I. Егор Иваныч Брыкин женихаться едет.

Прикатил на Казанскую парень молодой из Москвы к себе на село, именем – Егор Брыкин, званьем – торгаш. На Толкучем в Москве ларь у него, а в ларе всякие капризы, всякому степенству в украшенье либо в обиход: и кольца, и брошки, и чайные ложки, и ленты, и тесемки, и носовые платки... Купечествовал парень потихоньку, горланил из ларя в три медных горла, строил планы, деньгу копил, себя не щадя, и полным шагом к своей зенитной точке шел. Про него и знали на Толкучем: у Брыкина глаз косой, но меткий, много видит; у Брыкина прием цепкий, а тонкие губы хватки, великими делами отметит себя Егорка на земле.

А за неделю до Казанской нашел Брыкин стертый пятак под водосточным жолобом. С пятака и пристала к нему тоска. Осунулся и помертвел, вся скупая пища, какую принимал, на разрощенье его тоски пошла. Тут как-то, сидя на койке у себя со свечкой, сосчитал Брыкин сумму богатства своего и задумался. Причудилось ему, что уже настало время удивить мир деянием большого человека Егора Брыкина, а тоску за предвестье славы своей счел. Парень он был коммерческого смысла, знал потехе меру, деньгам счет, высшему чину лукавый почет, а себе истинную цену. Пораздумав вдоволь и дело обсудя с городским своим приятелем, Карасьевым, порешил Егор к жнитву домой женихаться ехать.

... Назаровскую, с лихими бубенцами, нанял он со станции тройку, четвертной билет Егору в женитьбенном деле не расчет. Ямщика щедро выпоив чаем с баранками, чтобы в Сускии не ночевать, сел пошире да поскладней на все сорок четыре скучных версты, сплюнул из-за папироски, покрестился со смешком на иконку в подорожном столбе, сказал ямщику речисто и степенно:

– Правь.

Дернул коренник, свистнула по пристяжке вожжа. Трескуче защебетали железные шины по крупному щебню станционного шоссе. Потом свернули в сторону, смягчилась дорога высокой, топкой пылью. Куриные дома станционной мелюзги сменились тяжкими ржаными полями. А вокруг двинулись, уплывая назад, старо-знакомые виды Егоровой стороны.

II. Савелий пристроил ребяток.

Превеликим загулом проводил Егор Брыкин холостые свои деньки. Еще и до свадьбы стал Егорка Егор-Иванычем зваться, а как оженился, так и совсем возвеличился на всем миру Егор. Играли свадебку в новом доме в сослуженьи родственников и свойственников, песенников и попов. Воистину куриная смехота: напитков и наедков не перечислить, пахло свежей краской, ломился от пляски пол.
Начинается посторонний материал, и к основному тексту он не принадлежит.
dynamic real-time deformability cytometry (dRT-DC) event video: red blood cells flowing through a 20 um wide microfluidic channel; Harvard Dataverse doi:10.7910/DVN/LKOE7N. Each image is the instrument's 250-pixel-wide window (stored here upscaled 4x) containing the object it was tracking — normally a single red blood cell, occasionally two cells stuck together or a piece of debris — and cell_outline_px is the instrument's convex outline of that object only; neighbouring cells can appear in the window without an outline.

А один из наезжих сродников, дикой невиданный дядя, так балаболил в соседней волости об Егоровом величестве:

– Ой, дедуньки... Гармони пеяли, девки пеяли, попы пеяли. Хошь кушай, хошь – слушай. А дом! Вот это дом, одна печь вдвое больше избы... Вот уж дом, так дом! – и пьяными ногами расписывался в справедливости рассказа своего. – Да и не одни дядья только...

Погуляв же месяцок – другой, собрался Брыкин в город. Правда, горяча и неустанна в любви, как и в пахоте, Аннушка Бабинцова, теперь законная Брыкина жена, – и руки у ней мягкие и жадные, и губы сладки, как большая лесная ягода, – скуки с такой женой не ведать, какая длинная ни случись ночь. Но и ларь не ждал: каждый день – заметная убыль, каждый час рубль. С молодой супругой своей совсем обносился и лицом, и карманом Егор Иваныч. И, покуда собирался вернуться к своим крикливым будням, зазвал его к себе Савелий Рахлеев, поротый.
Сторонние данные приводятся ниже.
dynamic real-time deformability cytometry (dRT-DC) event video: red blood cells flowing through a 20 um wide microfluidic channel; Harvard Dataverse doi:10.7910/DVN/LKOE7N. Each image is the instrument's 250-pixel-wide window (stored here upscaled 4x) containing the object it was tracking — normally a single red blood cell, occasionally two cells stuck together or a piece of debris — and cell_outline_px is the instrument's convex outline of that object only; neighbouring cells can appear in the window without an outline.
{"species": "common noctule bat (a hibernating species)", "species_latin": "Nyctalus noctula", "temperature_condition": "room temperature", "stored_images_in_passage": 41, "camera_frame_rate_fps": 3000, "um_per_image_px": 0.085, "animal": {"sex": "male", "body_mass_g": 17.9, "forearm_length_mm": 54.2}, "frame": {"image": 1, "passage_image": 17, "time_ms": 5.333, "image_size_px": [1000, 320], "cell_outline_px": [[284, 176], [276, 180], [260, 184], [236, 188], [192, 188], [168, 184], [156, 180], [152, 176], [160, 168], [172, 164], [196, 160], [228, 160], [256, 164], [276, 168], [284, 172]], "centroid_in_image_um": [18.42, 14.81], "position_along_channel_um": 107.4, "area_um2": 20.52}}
Яишенку смастерив и раздобывшись у соседа настойкой в долг, стал Савелий, руками маша, прикланиваясь и потчуя, рассуждать вслух о разном. Одно в его бестолковых рассужденьях ясно было, – совсем его невозможность одолела.

III. Зарядье.

В Мокром переулке – потому что у Москвы-реки у самой – на углу большого Щукина желторозовый дом стоит о четырех длинных ярусах. Давно, – тому сто лет, и кирпичи и люди крупней были, – сшит был каменный дом этот казенным покроем, без улыбки и тех, кто строил, и тех, кому жить в нем. Был он с теченьем времени заботливо прошиваем железными нитками балок и скреп, но все напрасно. Был и без того дом тот в дряхлости своей столетней крепок, как старый николаевский солдат.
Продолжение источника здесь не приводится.